Whether to continue wearing those comical short pants is not the only crisis in the Rashtriya Swayamsevak Sangh. Quick on the heels of their brand new and ‘young’ sarsanghchalak Mohan Bhagwat expressing a need for the ‘cultural’ organisation to keep pace with the times by presenting a more respectable front through a costume makeover, it turns out that they need to do some cosmetic dressing for their political front, the BJP too.
It sends out all sorts of mixed signals. First of all, it is touching to see that the RSS is now reflecting on its own ‘image’. The common perception is that the BJP suffered a huge loss of face in its electoral debacle in the recent elections. But no one has paused to inform us how the RSS received this electoral slap on the face of its political mukhota. My contention is the loss to the RSS was considerably more. For the first time in years they realised that the smug expressions they sported on their faces at the ascendance of the BJP through the 1990s and which they had interpreted as the victory of their own political philosophy of ‘cultural nationalism’, had come a cropper.
Integrated into the RSS’s quest for a face-change (more, a face-lift) is the self-contradictory idea of projecting themselves as a congregation of the ‘young’. They are busy now trying to sell the idea that their antediluvian ideas of a politics anchored on hard religion is the oxygen on which a newly youthful India will anchor itself. Without wanting to bring about any change in their core ideology, they are taking the easy route of making us believe that by replacing a gerontocracy by more middle-aged leaders they are automatically creating a ‘young’ organisation. It never ceases to surprise that in India we continue to look at those above fifty as ‘young’ whereas many societies would treat even 35 as an age too high for that.

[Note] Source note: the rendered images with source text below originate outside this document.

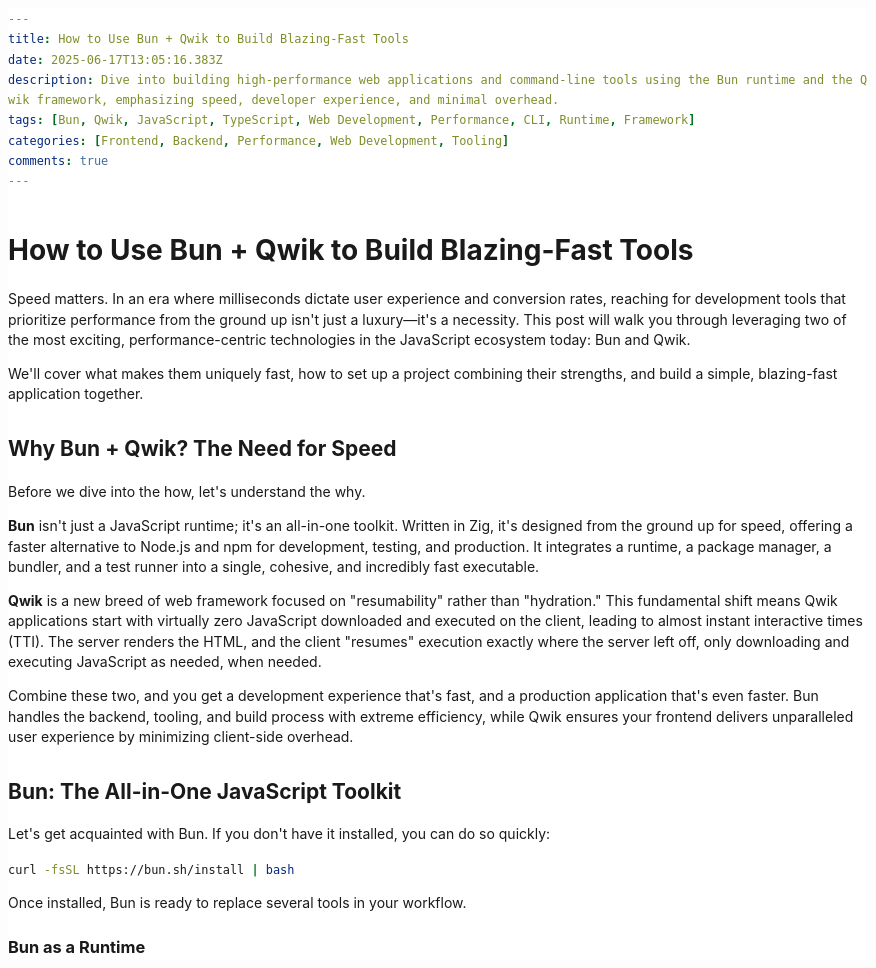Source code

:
 ```yaml
---
title: How to Use Bun + Qwik to Build Blazing-Fast Tools
date: 2025-06-17T13:05:16.383Z
description: Dive into building high-performance web applications and command-line tools using the Bun runtime and the Qwik framework, emphasizing speed, developer experience, and minimal overhead.
tags: [Bun, Qwik, JavaScript, TypeScript, Web Development, Performance, CLI, Runtime, Framework]
categories: [Frontend, Backend, Performance, Web Development, Tooling]
comments: true
---
```


# How to Use Bun + Qwik to Build Blazing-Fast Tools

Speed matters. In an era where milliseconds dictate user experience and conversion rates, reaching for development tools that prioritize performance from the ground up isn't just a luxury—it's a necessity. This post will walk you through leveraging two of the most exciting, performance-centric technologies in the JavaScript ecosystem today: Bun and Qwik.

We'll cover what makes them uniquely fast, how to set up a project combining their strengths, and build a simple, blazing-fast application together.

## Why Bun + Qwik? The Need for Speed

Before we dive into the how, let's understand the why.

**Bun** isn't just a JavaScript runtime; it's an all-in-one toolkit. Written in Zig, it's designed from the ground up for speed, offering a faster alternative to Node.js and npm for development, testing, and production. It integrates a runtime, a package manager, a bundler, and a test runner into a single, cohesive, and incredibly fast executable.

**Qwik** is a new breed of web framework focused on "resumability" rather than "hydration." This fundamental shift means Qwik applications start with virtually zero JavaScript downloaded and executed on the client, leading to almost instant interactive times (TTI). The server renders the HTML, and the client "resumes" execution exactly where the server left off, only downloading and executing JavaScript as needed, when needed.

Combine these two, and you get a development experience that's fast, and a production application that's even faster. Bun handles the backend, tooling, and build process with extreme efficiency, while Qwik ensures your frontend delivers unparalleled user experience by minimizing client-side overhead.

## Bun: The All-in-One JavaScript Toolkit

Let's get acquainted with Bun. If you don't have it installed, you can do so quickly:

```bash
curl -fsSL https://bun.sh/install | bash
```

Once installed, Bun is ready to replace several tools in your workflow.

### Bun as a Runtime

That the RSS is loath to give up trying hard to push the Hindutva envelope is evident from the ongoing controversy they have initiated in the BJP-ruled state of Madhya Pradesh, where the practice of Surya Namaskar and Pranayama are sought to be made compulsory in schools. It has predictably raised the hackles of those running ‘minority’ institutions as being a clever attempt to infiltrate their institutions with neo-Hindu ideas. That the RSS/BJP is trapped in a rather narrow mindset is more than evident in this example. What one objects to, however, is how in the process they end up giving a bad name to a perfectly legitimate and no-religious set of physical practices that have helped millions keep fit. It would be as silly for example to call Yunani system of medicine Islamic or the Ayurvedic system as Hindu. It is a mark of the failure of the RSS that its laborious appropriation of cultural markers and its attempt to fit it into a monotheistic grid are quite out of tune with the mindset and thinking of the truly young in our society.
One almost feels like giving out a call to the fashion fraternity of the country to imagine a new uniform for the RSS. It is universally accepted that there can be nothing more boring and unattractive than their present attire of shirt, bell-bottomed shorts and broad belts borrowed most likely from the early boy-scouts movement. (No comments on the boy-scoutish politics they went about playing after donning the attire). The black cap, which too was a colonial piece of sartorial accoutrement that had been adopted in Maharashtra, became their accepted headgear. It should be child’s play to redesign this piece of mish-mash.
What contemporary fashion designers will have to pay attention to, however, is how to make it trendy, smart and ‘cool’. It won’t be a bad idea, in fact, to call for a national costume design contest for the RSS. The brief should be that the proposed design should be able reveal adequate ‘saffron’ or ‘yellow’ to enable those looking at it to evaluate the quantum of national cultural sentiment the wearer is comfortable with. One daresay that a newly-attired and outfitted RSS is sure to become an instant hit with India’s young. It is a moot point whether they might want to adapt the RSS’s politics; but they are sure to want to be seen wearing the fashionable togs and it can be a source of some instant revenue to Jhandewala.
Their attempt to give a youthful twist to the BJP though, is fraught with greater distress. That would require nothing short of plastic surgery. It is impossible to get the BJP straightened out politically. The party has got too mixed up in its own contradictions. But the RSS can try the cultural route. Now that the official ‘iron wall’ between the Church and the State, between the RSS and the BJP has fallen, no harm in dressing up their frontsmen in Parliament too in the costume and wait for ‘youthful’ political dividends.